[BOOK REVIEW] Burung-Burung Migran by Miranda Harlan



Judul: Burung-Burung Migran
Pengarang: Miranda Harlan & Sutik A. S.
Penerbit: Qanita
ISBN: 978-602-9225-03-7
Tahun Terbit: 2011
Tebal Buku: 328 hlm.

BLURB

Ah, Yamin. Kamu tahu betapa aku menghormatimu, sebab kita telah menikah di hadapan Tuhan dan negara. Namun, sampai kamu pergi, aku bahkan tak sempat membisikkan pertanda itu. Kamu tak sempat tahu, bahwa ada yang telah kamu titipkan di tubuhku....

Masa kecil Sutik dinodai dengan pengalaman-pengalaman buruk, pelecehan oleh kerabat dan guru mengajinya, sampai dipaksa menikah di usia 13 tahun. Sutik pun tumbuh menjadi perempuan yang kuat sekaligus rapuh. Ketika dia mengenal Yamin, Sutik memutuskan dialah pria terakhir dalam hidupnya, sehingga ketika suaminya itu pergi tanpa pamit ke Malaysia, Sutik bertekad menyusulnya. Saat tawaran pergi ke Malaysia datang dari temannya, Sutik tak pikir panjang lagi. Separuh dirinya sudah menyusul Yamin ke sana.

**TUGAS WAJIB**
(1) Salin kembali bagian ulasan buku Burung-Burung Migran yang dimulai dari "Ah, Yamin. Kamu" dan berakhir pada "Yamin ke sana.", dengan menukar "Malaysia" menjadi "Singapura".
(2) Teruskan ulasan buku Burung-Burung Migran mulai dari kalimat sesudah kalimat terakhirnya.

**DATA TERCATAT**
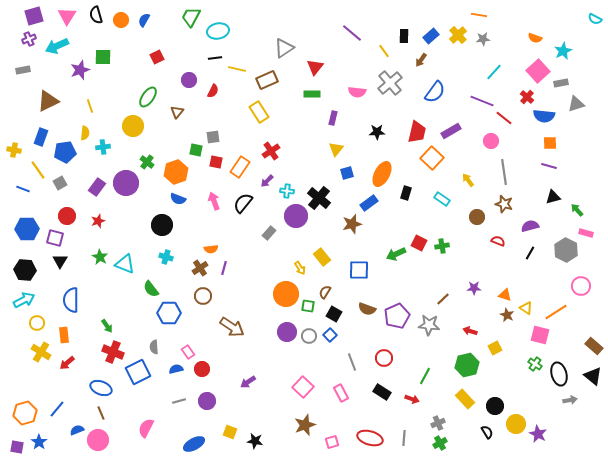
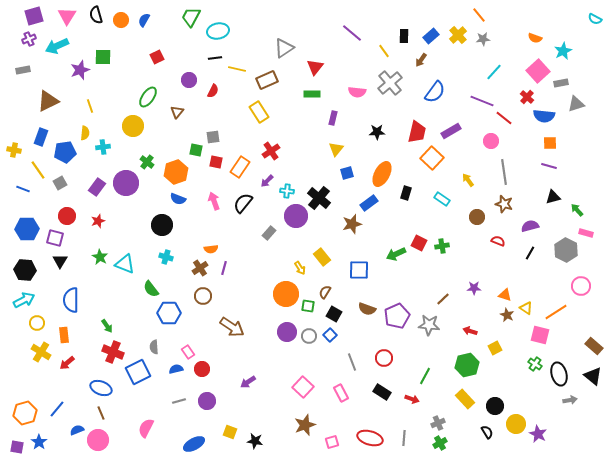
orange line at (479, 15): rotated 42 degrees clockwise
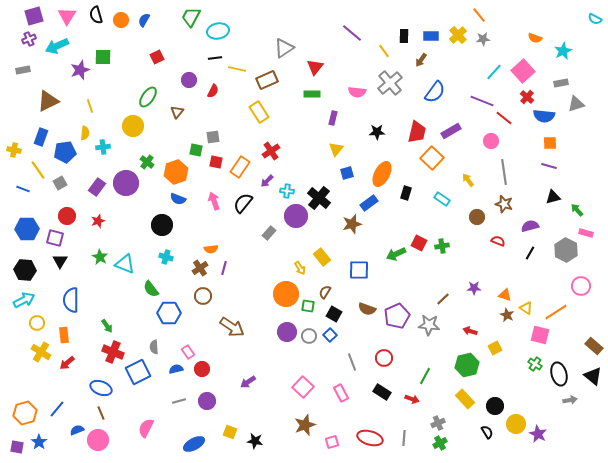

==

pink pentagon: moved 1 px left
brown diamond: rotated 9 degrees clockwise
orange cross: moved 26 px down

**JAWABAN SETIAP TUGAS**
(1)
Ah, Yamin. Kamu tahu betapa aku menghormatimu, sebab kita telah menikah di hadapan Tuhan dan negara. Namun, sampai kamu pergi, aku bahkan tak sempat membisikkan pertanda itu. Kamu tak sempat tahu, bahwa ada yang telah kamu titipkan di tubuhku....

Masa kecil Sutik dinodai dengan pengalaman-pengalaman buruk, pelecehan oleh kerabat dan guru mengajinya, sampai dipaksa menikah di usia 13 tahun. Sutik pun tumbuh menjadi perempuan yang kuat sekaligus rapuh. Ketika dia mengenal Yamin, Sutik memutuskan dialah pria terakhir dalam hidupnya, sehingga ketika suaminya itu pergi tanpa pamit ke Singapura, Sutik bertekad menyusulnya. Saat tawaran pergi ke Singapura datang dari temannya, Sutik tak pikir panjang lagi. Separuh dirinya sudah menyusul Yamin ke sana.

(2)
Sesal hanya datang kemudian, karena keberangkatan yang terlalu mudah itu ternyata sebuah penipuan. Episode selanjutnya bagaikan keterpurukan tanpa ujung bagi Sutik. Meskipun dia tetap berusaha membuktikan diri sebagai perempuan merdeka yang mampu melepaskan diri dari belenggu ketidakadilan.
---

Sejujurnya buku ini memang bertema "pencarian". Pada dasarnya, cerita utamanya adalah soal pencarian; baik pencarian Yamin yang dilakukan oleh Sutik hingga menyusul ke Malaysia, atau pencarian jati diri yang sebenarnya masih belum ditemukan oleh Sutik. Buku ini membuka sedikit wawasan soal ketenagakerjaan Indonesia yang dikirim ke luar negeri. Tentang bagaimana orang-orang kita memilih menjadi TKI karena ingin membahagiakan keluarga dan lagi-lagi gaji yang besar menjadi salah satu pertimbangan untuk mereka pergi ke luar negeri.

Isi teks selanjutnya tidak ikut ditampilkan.